En nuit profonde, 568 territoires ont été définis et une offre est disponible dans 448 d’entre eux.
Enfin en journée des week-ends et jours fériés, ce sont 30 territoires qui ne bénéficient pas d’effecteurs.
Pour le CNOM, « la suspension de la garde en nuit profonde se poursuit à un rythme soutenu : en 2014, 67 % des territoires s’arrêtent de fonctionner à minuit contre 61 % en 2013 et 55 % en 2012. Ce processus devrait se poursuivre et, par extension, la problématique du maintien d’une permanence de soins ambulatoires de 20 h à minuit commence à se poser ici ou là ».
Troisième constat : une absence de dynamisme des maisons médicales de garde
En 2014, 414 lieux de permanence des soins (Maison Médicale de Garde ou MMG) étaient accessibles ; la moitié d’entre eux exclusivement après régulation médicale. Ils couvraient 27,5 % des territoires de santé.
Mais comme le souligne le CNOM, « la question du dispositif d’acheminement des patients vers le centre de permanence des soins n’est pas résolue à la fin 2014. L’autre question non résolue, et qui met encore plus en difficulté la viabilité des lieux d’affectation fixe, est celle de la gestion de visites incompressibles, en dehors des territoires urbains où il existe des associations de type SOS Médecins ».

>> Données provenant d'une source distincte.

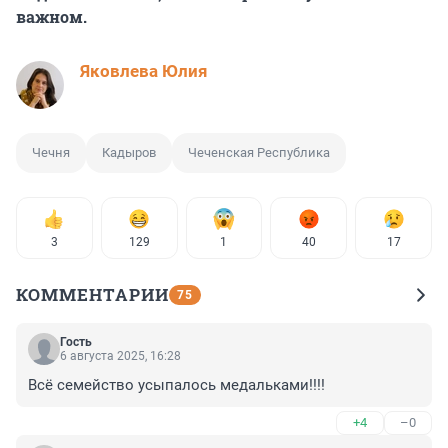
важном.
Яковлева Юлия
Чечня
Кадыров
Чеченская Республика
3
129
1
40
17
КОММЕНТАРИИ
75
Гость
6 августа 2025, 16:28
Всё семейство усыпалось медальками!!!!
+4
–0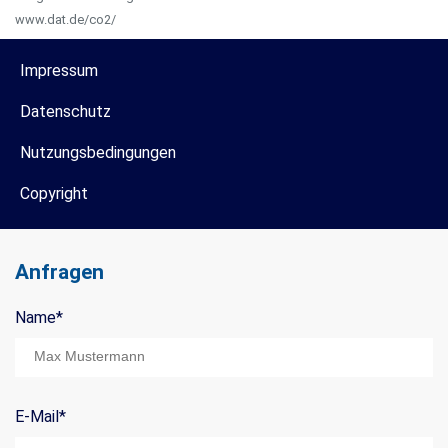
www.dat.de/co2/
Impressum
Datenschutz
Nutzungsbedingungen
Copyright
Anfragen
Name
*
Mail Title:
E-Mail
*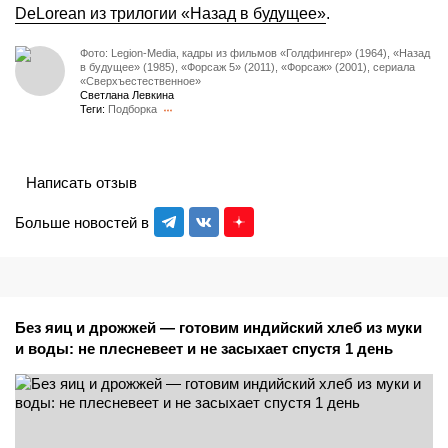
DeLorean из трилогии «Назад в будущее»
.
Фото: Legion-Media, кадры из фильмов «Голдфингер» (1964), «Назад
в будущее» (1985), «Форсаж 5» (2011), «Форсаж» (2001), сериала
«Сверхъестественное»
Светлана Левкина
Теги:
Подборка
Написать отзыв
Больше новостей в
Без яиц и дрожжей — готовим индийский хлеб из муки
и воды: не плесневеет и не засыхает спустя 1 день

Enfin, le CNOM souligne les « limites » des schémas organisationnels des Agences Régionales de Santé (ARS) : « le nombre de nouvelles maisons médicales de garde est quasi nul en 2015, le manque de pérennisation de ces structures est une source de pertes de motivation des médecins qui les ont promues ».
Que propose le CNOM ?
Le CNOM s’inquiète de « l’absence de lignes directrices apportées par l’Etat et les régions ». Il souhaite d’avantage de concertation entre les pouvoirs publics et les représentants de la profession.
« Les conseils départementaux, parce qu’ils connaissent les acteurs et les particularités de chaque territoires, doivent être au coeur du processus de décision concernant l’organisation de la PDS ». Le CNOM se déclare « disposé à participer à l’évaluation du dispositif tout en veillant à ce qu’il ne devienne pas incompatible avec les autres missions que les médecins de premier recours assurent déjà au quotidien au plus près de la population et malgré une démographie préoccupante ».

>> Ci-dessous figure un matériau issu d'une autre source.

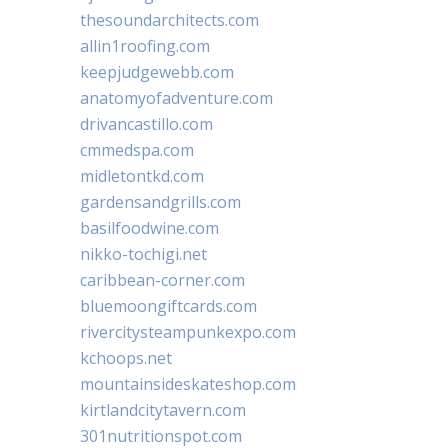
thesoundarchitects.com
allin1roofing.com
keepjudgewebb.com
anatomyofadventure.com
drivancastillo.com
cmmedspa.com
midletontkd.com
gardensandgrills.com
basilfoodwine.com
nikko-tochigi.net
caribbean-corner.com
bluemoongiftcards.com
rivercitysteampunkexpo.com
kchoops.net
mountainsideskateshop.com
kirtlandcitytavern.com
301nutritionspot.com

Il propose, « une régulation médicale renforcée en amont, y compris en horaire de nuit profonde, ainsi qu’une affectation mieux adaptée aux besoins des territoires ».
Enfin, le CNOM préconise une grande campagne d’information à destination du grand public qui a « une mauvaise connaissance et une mauvaise utilisation du dispositif de PDS » puisque « 60 à 80% des appels traités en régulation débouchent sur un conseil sans recours à une consultation et que moins de 50 % des actes bénéficient d’une régulation en amont pourtant inscrite dans la Loi ».
REFERENCE :
CNOM. Enquête du conseil national de l’Ordre des Médecins sur l’état des lieux de la permanence des soins en médecine générale, au 31 décembre 2014.
Citer cet article: Dr Isabelle Catala. Permanence des soins : rien ne va plus - Medscape - 29 avr 2015.